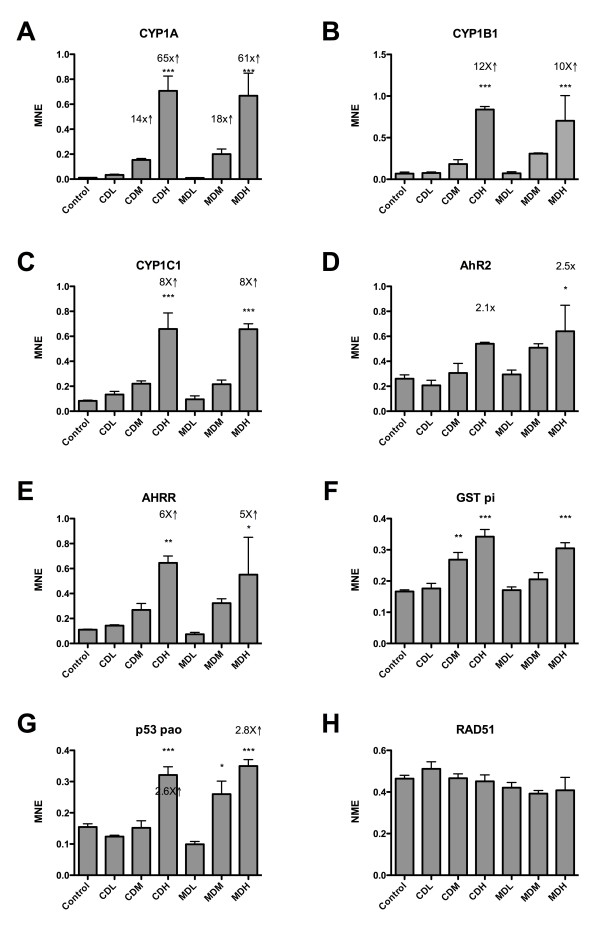
Transcriptional levels of a selected number of genes analyzed with RT-qPCR.A) CYP1A, B) CYP1B1, C) CYP1C1, D) AHR2, E) AHRR, F) GST π, G) p53, and H) RAD51. All groups n = 4 except MDM and MDH n = 3. MNE = mean normalized expression. The raw Ct values were transformed to quantities and PCR efficiency corrected according to the geNorm manual, and divided by the normalization factor calculated from four reference genes by geNorm. Arrows and numerals show fold changes. * P<0.05, **P<0.01. ***P<0.001.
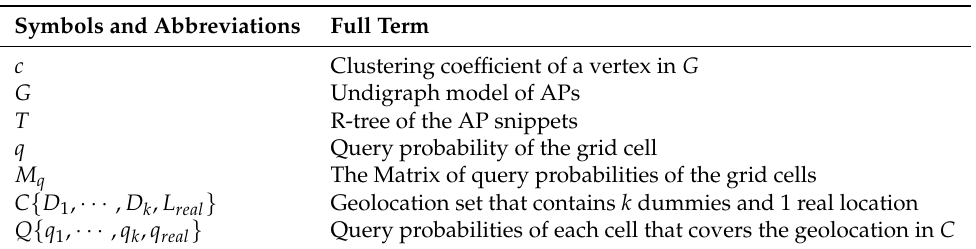
Table 1. Glossary of Symbols and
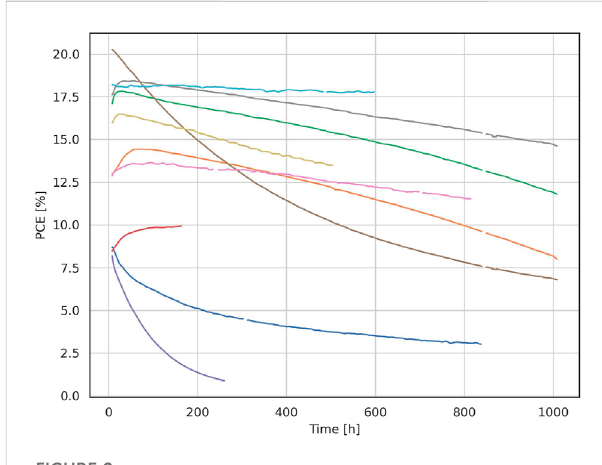
FIGURE 2 Exampleoftimeseriesdatafromthein-houseagingexperiments dataset. Each curve represents the aging of a different PSC (PCE evolution over time), showing the variety of behaviors in the aging of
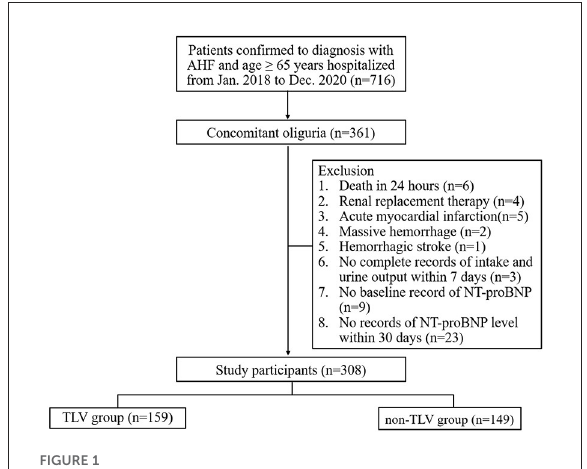
FIGURE1 Flow chart of patient enrollment in this study. NT-proBNP, N-terminal pro-B-type natriuretic peptide.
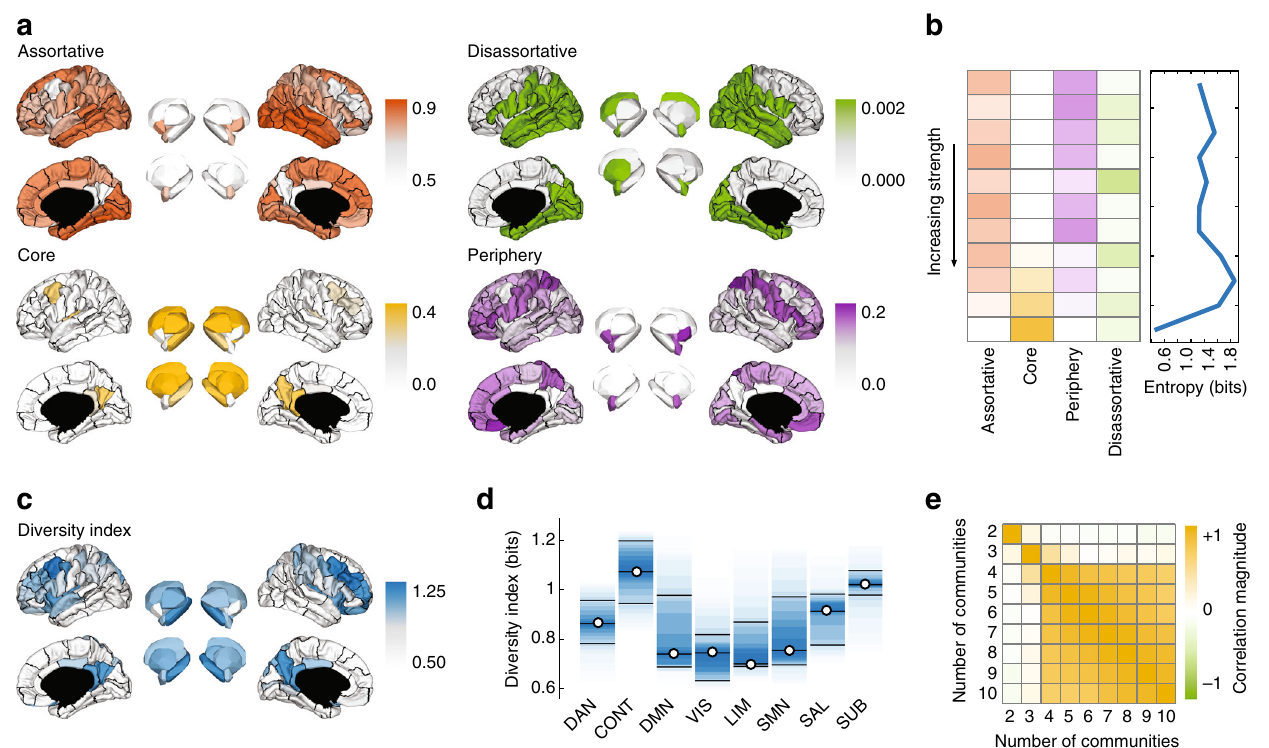
Fig. 7 Regional variation in motif participation highlights diversely connected nodes. a Regional participation in the four community motif types. Note that the scales vary from panel to panel. b Dominance of each motif type as a function of node strength (weighted degree). Note that motif dominance varies with strength; high-strength nodes are predominantly located in the core while low-strength are assortative and predominantly located in the periphery. c Diversity index measuring the entropy across each node ’ s motif participation. d Diversity index grouped by functional system. e Correlation of regional diversity indices as a function of the number of detected communities, K , demonstrating robustness of results across choice of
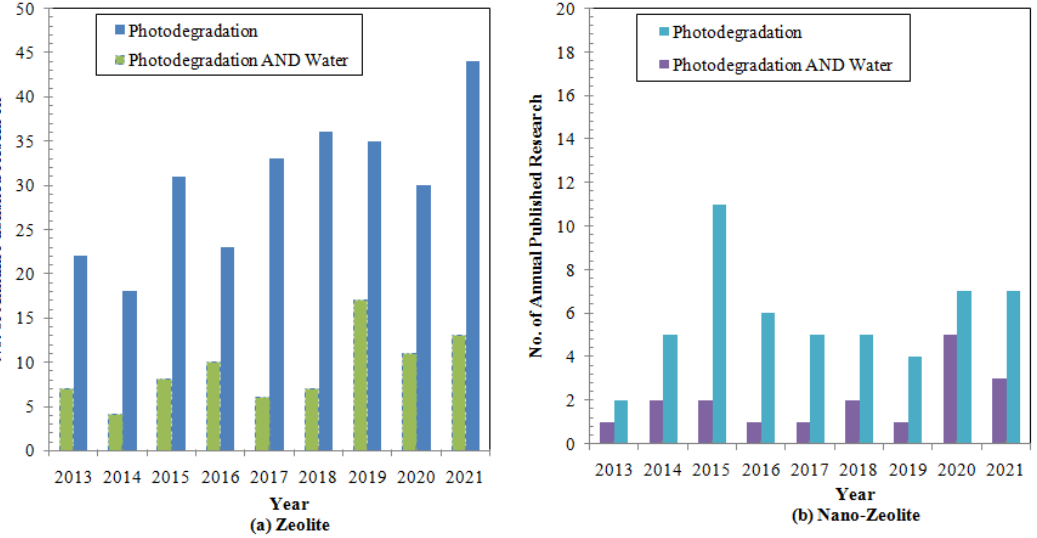
Figure 7. Annual distribution of the research that addressed the application of ( a ) zeolites; ( b ) nano-zeolites in photo-degradation and photo-degradation in water.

Work request. Every line in the records that holds the word "with" should be copied into the answer.

Solution to the problem.
Transcriptional levels of a selected number of genes analyzed with RT-qPCR.A) CYP1A, B) CYP1B1, C) CYP1C1, D) AHR2, E) AHRR, F) GST π, G) p53, and H) RAD51. All groups n = 4 except MDM and MDH n = 3. MNE = mean normalized expression. The raw Ct values were transformed to quantities and PCR efficiency corrected according to the geNorm manual, and divided by the normalization factor calculated from four reference genes by geNorm. Arrows and numerals show fold changes. * P<0.05, **P<0.01. ***P<0.001.
Fig. 7 Regional variation in motif participation highlights diversely connected nodes. a Regional participation in the four community motif types. Note that the scales vary from panel to panel. b Dominance of each motif type as a function of node strength (weighted degree). Note that motif dominance varies with strength; high-strength nodes are predominantly located in the core while low-strength are assortative and predominantly located in the periphery. c Diversity index measuring the entropy across each node ’ s motif participation. d Diversity index grouped by functional system. e Correlation of regional diversity indices as a function of the number of detected communities, K , demonstrating robustness of results across choice of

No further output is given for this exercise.